### Task instructions
Find the word "ШЕРАЛИЕВА" in the records below. List each line containing it.

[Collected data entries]

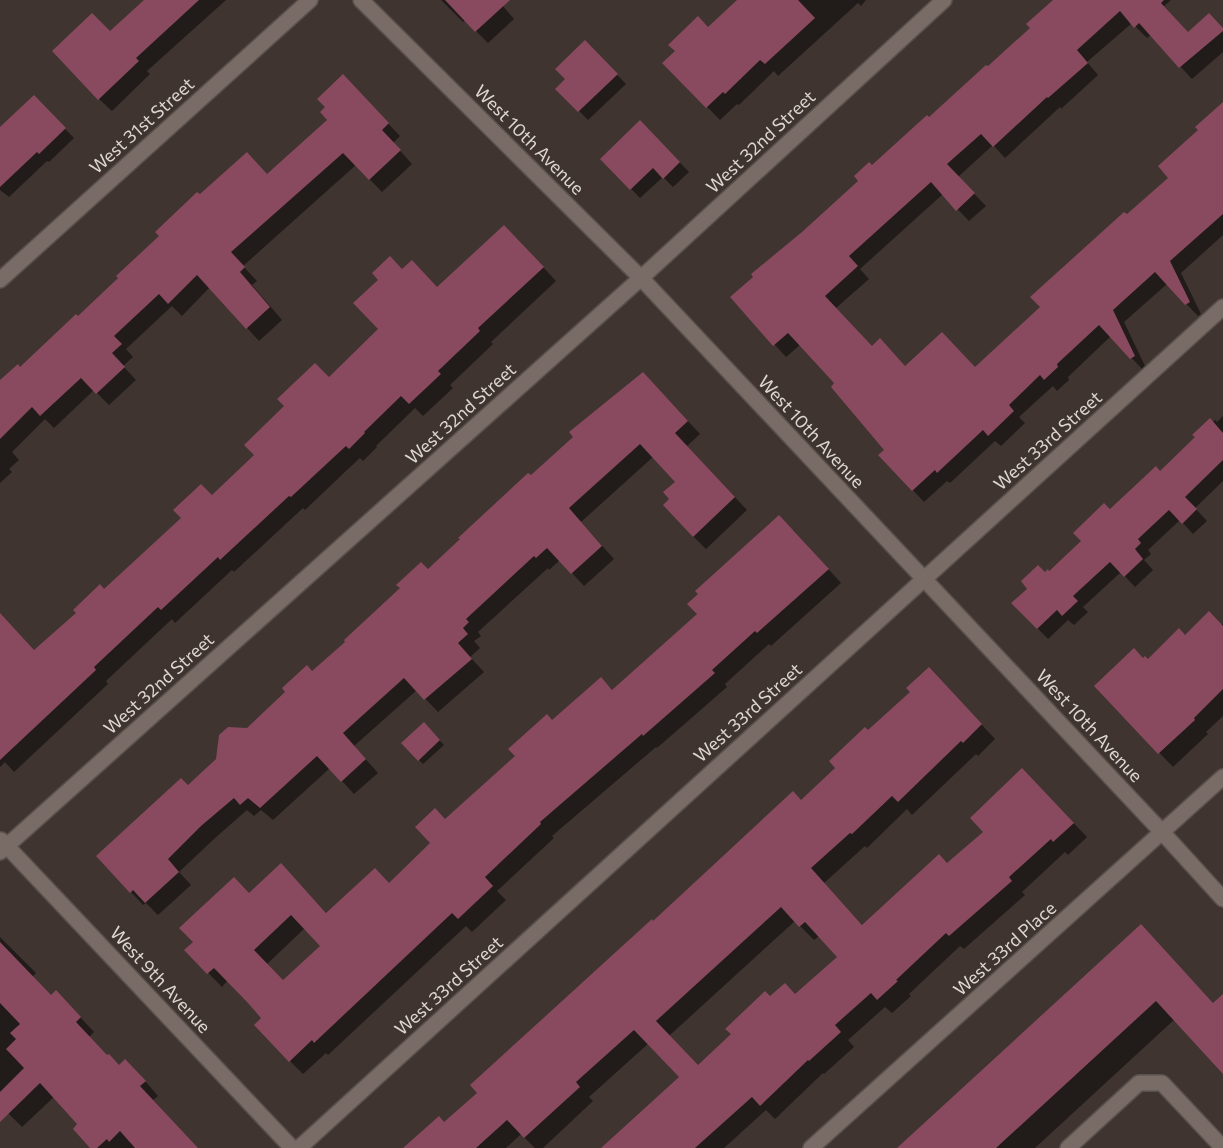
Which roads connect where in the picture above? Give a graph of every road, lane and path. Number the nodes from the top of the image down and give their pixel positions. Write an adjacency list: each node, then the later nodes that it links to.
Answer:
1 (310, 0): 5 (street, West 31st Street)
2 (361, 0): 4 (street, West 10th Avenue)
3 (944, 0): 4 (street, West 32nd Street)
4 (641, 278): 7 (street, West 10th Avenue); 10 (street, West 32nd Street)
5 (0, 280)
6 (1223, 307): 7 (street, West 33rd Street)
7 (923, 579): 9 (street, West 10th Avenue); 13 (street, West 33rd Street)
8 (1223, 777): 9 (street, West 33rd Place)
9 (1162, 832): 11 (street, West 10th Avenue); 14 (street, West 33rd Place)
10 (2, 846): 12 (street, West 9th Avenue)
11 (1223, 899)
12 (292, 1148)
13 (299, 1148)
14 (811, 1148)
15 (1068, 1148): 16 (street)
16 (1223, 1148)

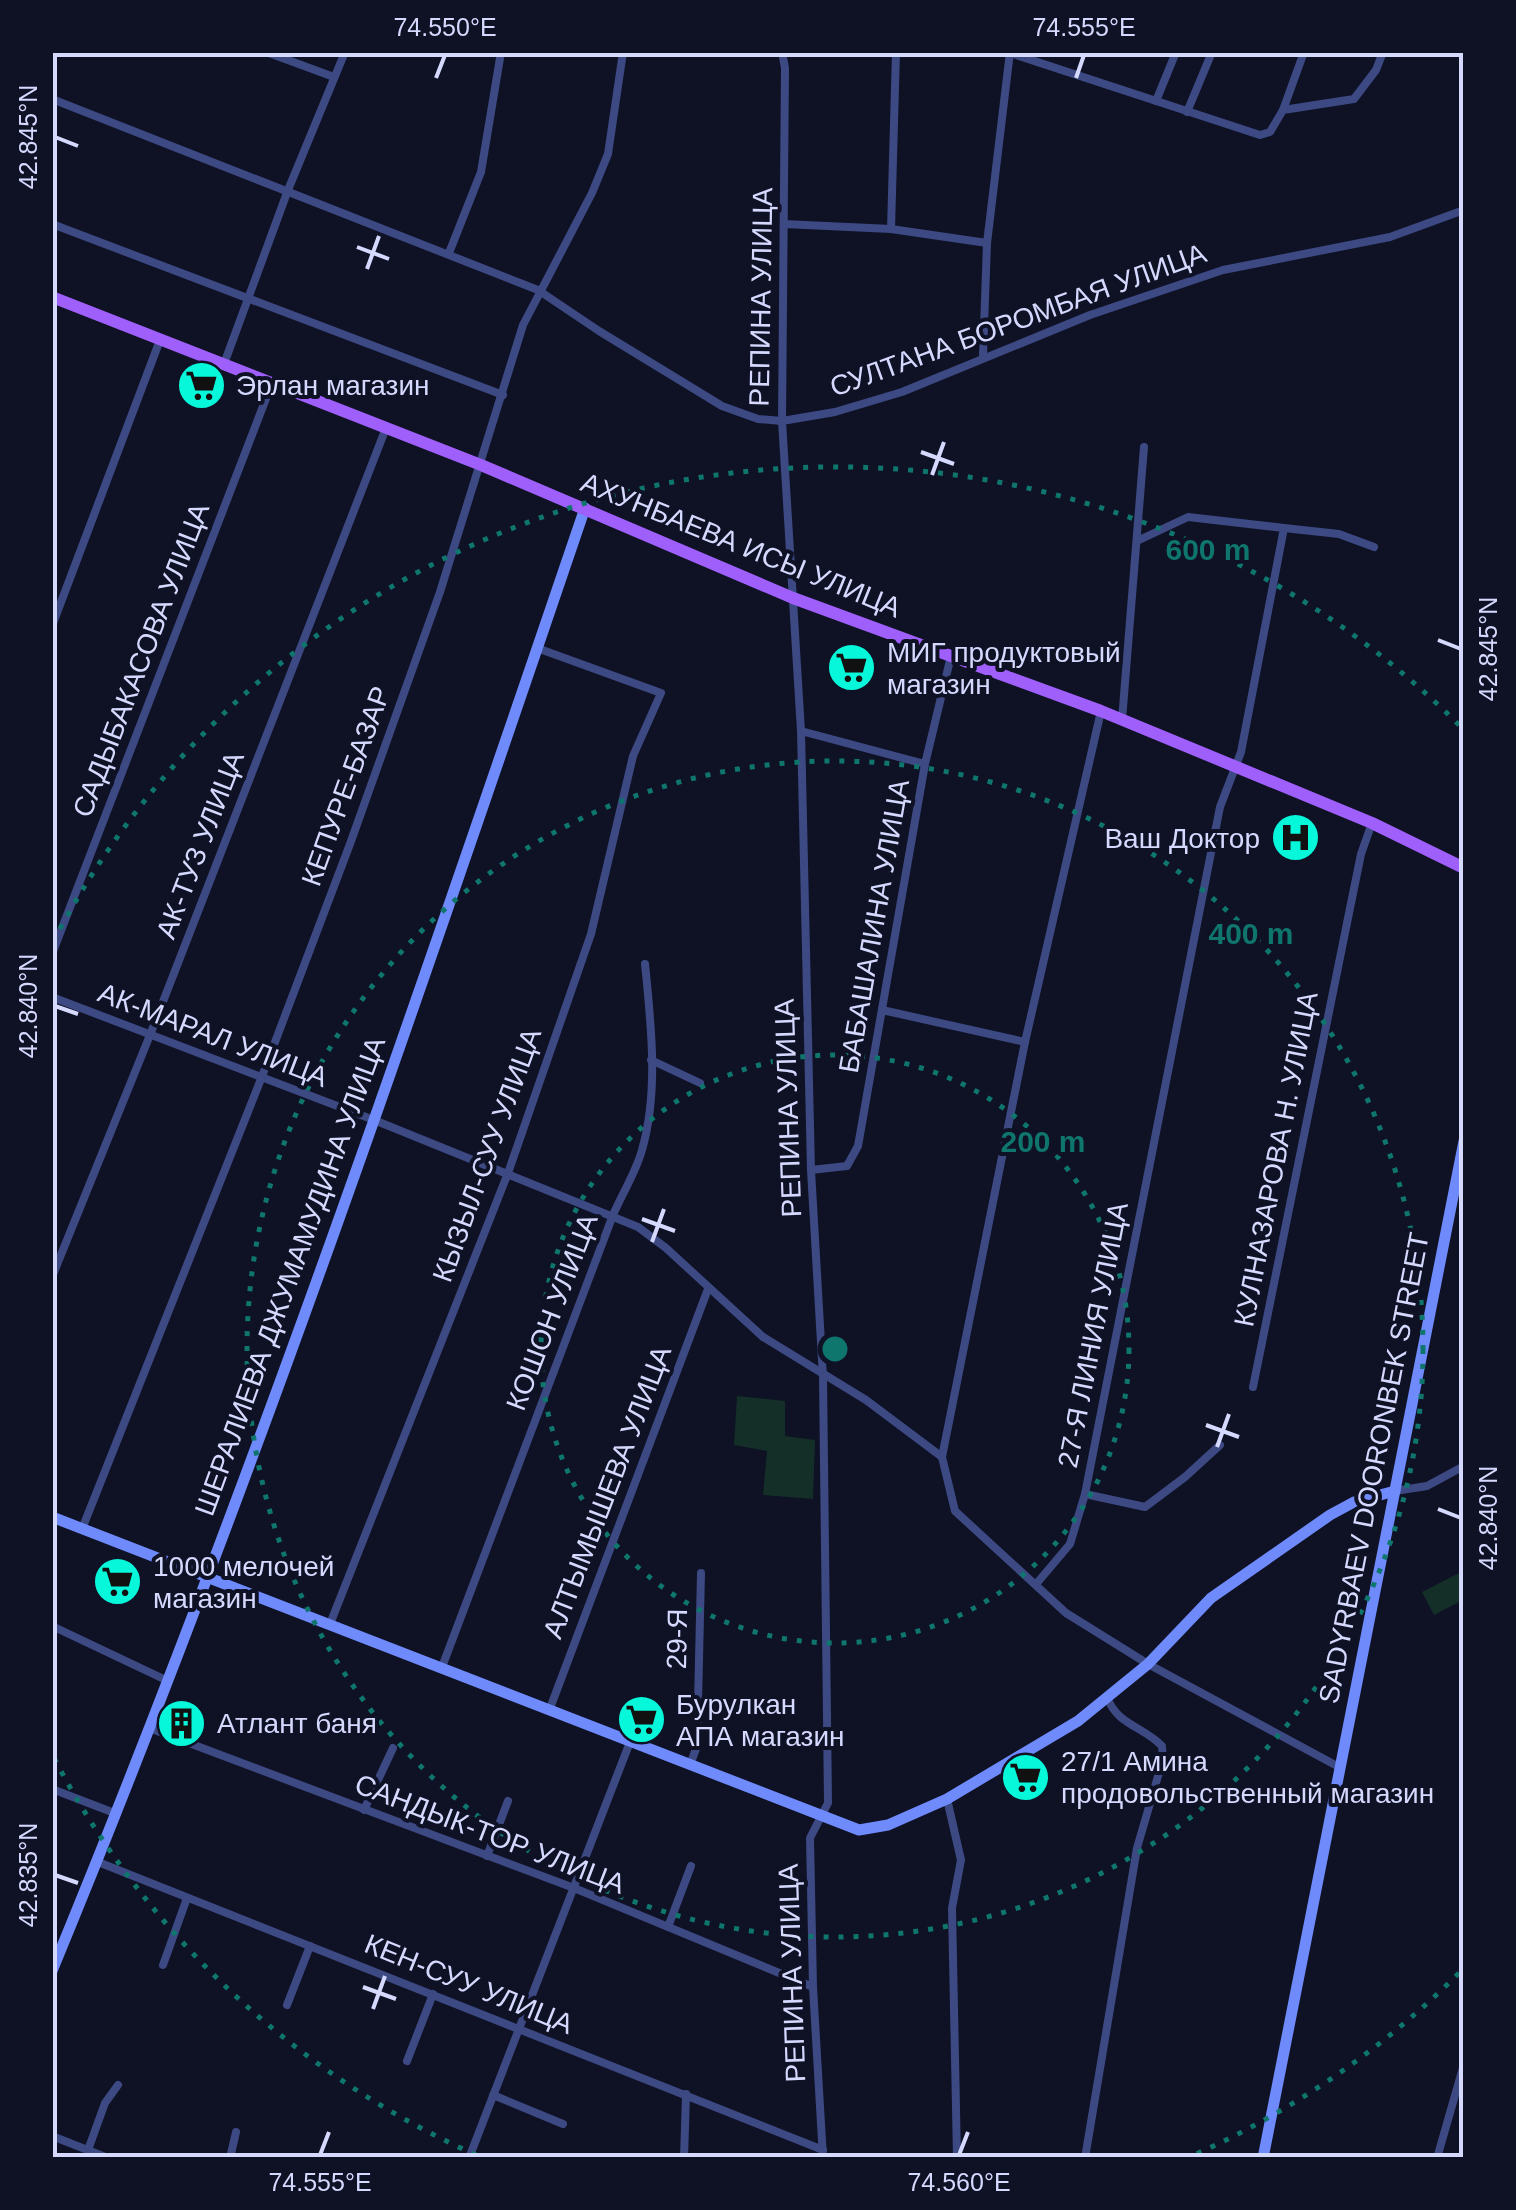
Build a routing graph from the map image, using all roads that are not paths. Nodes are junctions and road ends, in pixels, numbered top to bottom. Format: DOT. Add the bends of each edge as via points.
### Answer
graph roads {
  1 [pos="266,52"];
  2 [pos="345,52"];
  3 [pos="501,52"];
  4 [pos="624,52"];
  5 [pos="782,52"];
  6 [pos="896,52"];
  7 [pos="1176,52"];
  8 [pos="1212,52"];
  9 [pos="1304,52"];
  10 [pos="1383,52"];
  11 [pos="1010,53"];
  12 [pos="334,77"];
  13 [pos="52,99"];
  14 [pos="1156,102"];
  15 [pos="1283,110"];
  16 [pos="1187,112"];
  17 [pos="288,190"];
  18 [pos="1464,210"];
  19 [pos="52,224"];
  20 [pos="784,224"];
  21 [pos="892,229"];
  22 [pos="987,243"];
  23 [pos="449,253"];
  24 [pos="538,290"];
  25 [pos="248,298"];
  26 [pos="54,303"];
  27 [pos="160,339"];
  28 [pos="983,356"];
  29 [pos="224,364"];
  30 [pos="272,383"];
  31 [pos="503,395"];
  32 [pos="782,421"];
  33 [pos="386,428"];
  34 [pos="1144,447"];
  35 [pos="481,465"];
  36 [pos="585,508"];
  37 [pos="1284,528"];
  38 [pos="1137,541"];
  39 [pos="1374,547"];
  40 [pos="793,598"];
  41 [pos="52,626"];
  42 [pos="537,648"];
  43 [pos="951,656"];
  44 [pos="1101,711"];
  45 [pos="1122,720"];
  46 [pos="801,731"];
  47 [pos="925,764"];
  48 [pos="1235,766"];
  49 [pos="1372,823"];
  50 [pos="1464,868"];
  51 [pos="52,954"];
  52 [pos="644,964"];
  53 [pos="52,997"];
  54 [pos="882,1010"];
  55 [pos="150,1035"];
  56 [pos="1026,1042"];
  57 [pos="651,1060"];
  58 [pos="262,1079"];
  59 [pos="700,1083"];
  60 [pos="374,1120"];
  61 [pos="1464,1141"];
  62 [pos="810,1170"];
  63 [pos="508,1174"];
  64 [pos="613,1214"];
  65 [pos="52,1277"];
  66 [pos="708,1289"];
  67 [pos="823,1376"];
  68 [pos="1253,1387"];
  69 [pos="1220,1445"];
  70 [pos="942,1457"];
  71 [pos="1464,1466"];
  72 [pos="1395,1492"];
  73 [pos="1084,1494"];
  74 [pos="54,1522"];
  75 [pos="82,1529"];
  76 [pos="701,1574"];
  77 [pos="207,1577"];
  78 [pos="1037,1583"];
  79 [pos="330,1624"];
  80 [pos="52,1626"];
  81 [pos="1148,1664"];
  82 [pos="442,1668"];
  83 [pos="168,1681"];
  84 [pos="1108,1698"];
  85 [pos="549,1711"];
  86 [pos="150,1728"];
  87 [pos="630,1742"];
  88 [pos="392,1748"];
  89 [pos="690,1765"];
  90 [pos="1340,1768"];
  91 [pos="52,1789"];
  92 [pos="947,1799"];
  93 [pos="508,1801"];
  94 [pos="364,1810"];
  95 [pos="117,1814"];
  96 [pos="822,1816"];
  97 [pos="486,1856"];
  98 [pos="98,1862"];
  99 [pos="691,1866"];
  100 [pos="574,1888"];
  101 [pos="187,1898"];
  102 [pos="668,1927"];
  103 [pos="310,1946"];
  104 [pos="163,1965"];
  105 [pos="52,1971"];
  106 [pos="813,1987"];
  107 [pos="432,1994"];
  108 [pos="287,2005"];
  109 [pos="519,2028"];
  110 [pos="407,2061"];
  111 [pos="1464,2064"];
  112 [pos="118,2085"];
  113 [pos="686,2094"];
  114 [pos="493,2095"];
  115 [pos="563,2124"];
  116 [pos="236,2132"];
  117 [pos="52,2136"];
  118 [pos="92,2153"];
  119 [pos="823,2154"];
  120 [pos="108,2158"];
  121 [pos="230,2158"];
  122 [pos="469,2158"];
  123 [pos="684,2158"];
  124 [pos="957,2158"];
  125 [pos="1084,2158"];
  126 [pos="1263,2158"];
  127 [pos="1436,2158"];
  1 -- 12 [label="street"];
  2 -- 12 [label="street"];
  3 -- 23 [label="street" via="481,172"];
  4 -- 24 [label="street, КЕПУРЕ-БАЗАР" via="608,154"];
  5 -- 20 [label="street, РЕПИНА УЛИЦА"];
  6 -- 21 [label="street"];
  7 -- 14 [label="street"];
  8 -- 16 [label="street"];
  9 -- 15 [label="street"];
  10 -- 15 [label="street" via="1360,94 1347,102"];
  11 -- 14 [label="street"];
  11 -- 22 [label="street"];
  12 -- 17 [label="street"];
  13 -- 17 [label="street, СУЛТАНА БОРОМБАЯ УЛИЦА"];
  14 -- 16 [label="street"];
  15 -- 16 [label="street" via="1270,132 1260,135"];
  17 -- 23 [label="street, СУЛТАНА БОРОМБАЯ УЛИЦА"];
  17 -- 25 [label="street"];
  18 -- 28 [label="street, СУЛТАНА БОРОМБАЯ УЛИЦА" via="1390,237 1223,270"];
  19 -- 25 [label="street"];
  20 -- 21 [label="street"];
  20 -- 32 [label="street, РЕПИНА УЛИЦА"];
  21 -- 22 [label="street"];
  22 -- 28 [label="street"];
  23 -- 24 [label="street, СУЛТАНА БОРОМБАЯ УЛИЦА"];
  24 -- 31 [label="street, КЕПУРЕ-БАЗАР"];
  24 -- 32 [label="street, СУЛТАНА БОРОМБАЯ УЛИЦА" via="722,406"];
  25 -- 29 [label="street"];
  25 -- 31 [label="street"];
  26 -- 27 [label="main road, АХУНБАЕВА ИСЫ УЛИЦА"];
  27 -- 29 [label="main road, АХУНБАЕВА ИСЫ УЛИЦА"];
  27 -- 41 [label="street"];
  28 -- 32 [label="street, СУЛТАНА БОРОМБАЯ УЛИЦА" via="902,392"];
  29 -- 30 [label="main road, АХУНБАЕВА ИСЫ УЛИЦА"];
  30 -- 33 [label="main road, АХУНБАЕВА ИСЫ УЛИЦА"];
  30 -- 51 [label="street, САДЫБАКАСОВА УЛИЦА"];
  31 -- 35 [label="street, КЕПУРЕ-БАЗАР"];
  32 -- 40 [label="street, РЕПИНА УЛИЦА"];
  33 -- 35 [label="main road, АХУНБАЕВА ИСЫ УЛИЦА"];
  33 -- 55 [label="street, АК-ТУЗ УЛИЦА"];
  34 -- 38 [label="street"];
  35 -- 36 [label="main road, АХУНБАЕВА ИСЫ УЛИЦА"];
  35 -- 58 [label="street, КЕПУРЕ-БАЗАР"];
  36 -- 40 [label="main road, АХУНБАЕВА ИСЫ УЛИЦА"];
  36 -- 42 [label="street, ШЕРАЛИЕВА ДЖУМАМУДИНА УЛИЦА"];
  37 -- 38 [label="street" via="1188,517"];
  37 -- 39 [label="street" via="1339,534"];
  37 -- 48 [label="street, 27-Я ЛИНИЯ УЛИЦА"];
  38 -- 45 [label="street"];
  40 -- 43 [label="main road, АХУНБАЕВА ИСЫ УЛИЦА"];
  40 -- 46 [label="street, РЕПИНА УЛИЦА"];
  42 -- 60 [label="street, ШЕРАЛИЕВА ДЖУМАМУДИНА УЛИЦА"];
  42 -- 63 [label="street, КЫЗЫЛ-СУУ УЛИЦА" via="660,693 633,756 590,934"];
  43 -- 44 [label="main road, АХУНБАЕВА ИСЫ УЛИЦА"];
  43 -- 47 [label="street, БАБАШАЛИНА УЛИЦА"];
  44 -- 45 [label="main road, АХУНБАЕВА ИСЫ УЛИЦА"];
  44 -- 56 [label="street"];
  45 -- 48 [label="main road, АХУНБАЕВА ИСЫ УЛИЦА"];
  46 -- 47 [label="street"];
  46 -- 62 [label="street, РЕПИНА УЛИЦА"];
  47 -- 54 [label="street, БАБАШАЛИНА УЛИЦА"];
  48 -- 49 [label="main road, АХУНБАЕВА ИСЫ УЛИЦА"];
  48 -- 73 [label="street, 27-Я ЛИНИЯ УЛИЦА" via="1220,808"];
  49 -- 50 [label="main road, АХУНБАЕВА ИСЫ УЛИЦА"];
  49 -- 68 [label="street, КУЛНАЗАРОВА Н. УЛИЦА"];
  52 -- 57 [label="street, КОШОН УЛИЦА"];
  53 -- 55 [label="street, АК-МАРАЛ УЛИЦА"];
  54 -- 56 [label="street"];
  54 -- 62 [label="street, БАБАШАЛИНА УЛИЦА" via="858,1146 846,1166"];
  55 -- 58 [label="street, АК-МАРАЛ УЛИЦА"];
  55 -- 65 [label="street, АК-ТУЗ УЛИЦА"];
  56 -- 70 [label="street"];
  57 -- 59 [label="street"];
  57 -- 64 [label="street, КОШОН УЛИЦА" via="642,1150"];
  58 -- 60 [label="street, АК-МАРАЛ УЛИЦА"];
  58 -- 75 [label="street, КЕПУРЕ-БАЗАР"];
  60 -- 63 [label="street, АК-МАРАЛ УЛИЦА"];
  60 -- 77 [label="street, ШЕРАЛИЕВА ДЖУМАМУДИНА УЛИЦА"];
  61 -- 72 [label="street, SADYRBAEV DOORONBEK STREET"];
  62 -- 67 [label="street, РЕПИНА УЛИЦА"];
  63 -- 64 [label="street, АК-МАРАЛ УЛИЦА"];
  63 -- 79 [label="street, КЫЗЫЛ-СУУ УЛИЦА"];
  64 -- 66 [label="street, АК-МАРАЛ УЛИЦА" via="666,1248"];
  64 -- 82 [label="street, КОШОН УЛИЦА"];
  66 -- 67 [label="street, АК-МАРАЛ УЛИЦА" via="763,1338"];
  66 -- 85 [label="street, АЛТЫМЫШЕВА УЛИЦА"];
  67 -- 70 [label="street, АК-МАРАЛ УЛИЦА"];
  67 -- 96 [label="street, РЕПИНА УЛИЦА" via="828,1803"];
  69 -- 73 [label="street" via="1144,1507"];
  70 -- 78 [label="street" via="955,1511"];
  71 -- 72 [label="street" via="1426,1486"];
  72 -- 81 [label="street" via="1354,1502 1210,1598"];
  72 -- 90 [label="street, SADYRBAEV DOORONBEK STREET"];
  73 -- 78 [label="street, 27-Я ЛИНИЯ УЛИЦА" via="1070,1544"];
  74 -- 75 [label="street"];
  75 -- 77 [label="street"];
  76 -- 89 [label="street, 29-Я" via="697,1746"];
  77 -- 79 [label="street"];
  77 -- 83 [label="street, ШЕРАЛИЕВА ДЖУМАМУДИНА УЛИЦА"];
  78 -- 81 [label="street" via="1066,1613"];
  79 -- 82 [label="street"];
  80 -- 83 [label="street"];
  81 -- 84 [label="street"];
  81 -- 90 [label="street"];
  82 -- 85 [label="street"];
  83 -- 86 [label="street, ШЕРАЛИЕВА ДЖУМАМУДИНА УЛИЦА"];
  84 -- 92 [label="street"];
  84 -- 125 [label="street" via="1121,1721 1162,1746 1163,1758 1134,1864"];
  85 -- 87 [label="street"];
  86 -- 94 [label="street, САНДЫК-ТОР УЛИЦА"];
  86 -- 95 [label="street, ШЕРАЛИЕВА ДЖУМАМУДИНА УЛИЦА"];
  87 -- 89 [label="street"];
  87 -- 100 [label="street"];
  88 -- 94 [label="street"];
  89 -- 96 [label="street"];
  90 -- 126 [label="street, SADYRBAEV DOORONBEK STREET"];
  91 -- 95 [label="street"];
  92 -- 96 [label="street" via="869,1830"];
  92 -- 124 [label="street" via="961,1860 952,1908"];
  93 -- 97 [label="street"];
  94 -- 97 [label="street, САНДЫК-ТОР УЛИЦА"];
  95 -- 98 [label="street, ШЕРАЛИЕВА ДЖУМАМУДИНА УЛИЦА"];
  96 -- 106 [label="street, РЕПИНА УЛИЦА" via="810,1838"];
  97 -- 100 [label="street, САНДЫК-ТОР УЛИЦА"];
  98 -- 101 [label="street, КЕН-СУУ УЛИЦА"];
  98 -- 105 [label="street, ШЕРАЛИЕВА ДЖУМАМУДИНА УЛИЦА"];
  99 -- 102 [label="street"];
  100 -- 102 [label="street, САНДЫК-ТОР УЛИЦА"];
  100 -- 109 [label="street"];
  101 -- 103 [label="street, КЕН-СУУ УЛИЦА"];
  101 -- 104 [label="street"];
  102 -- 106 [label="street, САНДЫК-ТОР УЛИЦА"];
  103 -- 107 [label="street, КЕН-СУУ УЛИЦА"];
  103 -- 108 [label="street"];
  106 -- 119 [label="street, РЕПИНА УЛИЦА"];
  107 -- 109 [label="street, КЕН-СУУ УЛИЦА"];
  107 -- 110 [label="street"];
  109 -- 113 [label="street, КЕН-СУУ УЛИЦА"];
  109 -- 114 [label="street"];
  111 -- 127 [label="street"];
  112 -- 118 [label="street"];
  113 -- 119 [label="street, КЕН-СУУ УЛИЦА"];
  113 -- 123 [label="street"];
  114 -- 115 [label="street"];
  114 -- 122 [label="street"];
  116 -- 121 [label="street"];
  117 -- 118 [label="street"];
  118 -- 120 [label="street"];
}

### Exercise answer
  36 -- 42 [label="street, ШЕРАЛИЕВА ДЖУМАМУДИНА УЛИЦА"];
  42 -- 60 [label="street, ШЕРАЛИЕВА ДЖУМАМУДИНА УЛИЦА"];
  60 -- 77 [label="street, ШЕРАЛИЕВА ДЖУМАМУДИНА УЛИЦА"];
  77 -- 83 [label="street, ШЕРАЛИЕВА ДЖУМАМУДИНА УЛИЦА"];
  83 -- 86 [label="street, ШЕРАЛИЕВА ДЖУМАМУДИНА УЛИЦА"];
  86 -- 95 [label="street, ШЕРАЛИЕВА ДЖУМАМУДИНА УЛИЦА"];
  95 -- 98 [label="street, ШЕРАЛИЕВА ДЖУМАМУДИНА УЛИЦА"];
  98 -- 105 [label="street, ШЕРАЛИЕВА ДЖУМАМУДИНА УЛИЦА"];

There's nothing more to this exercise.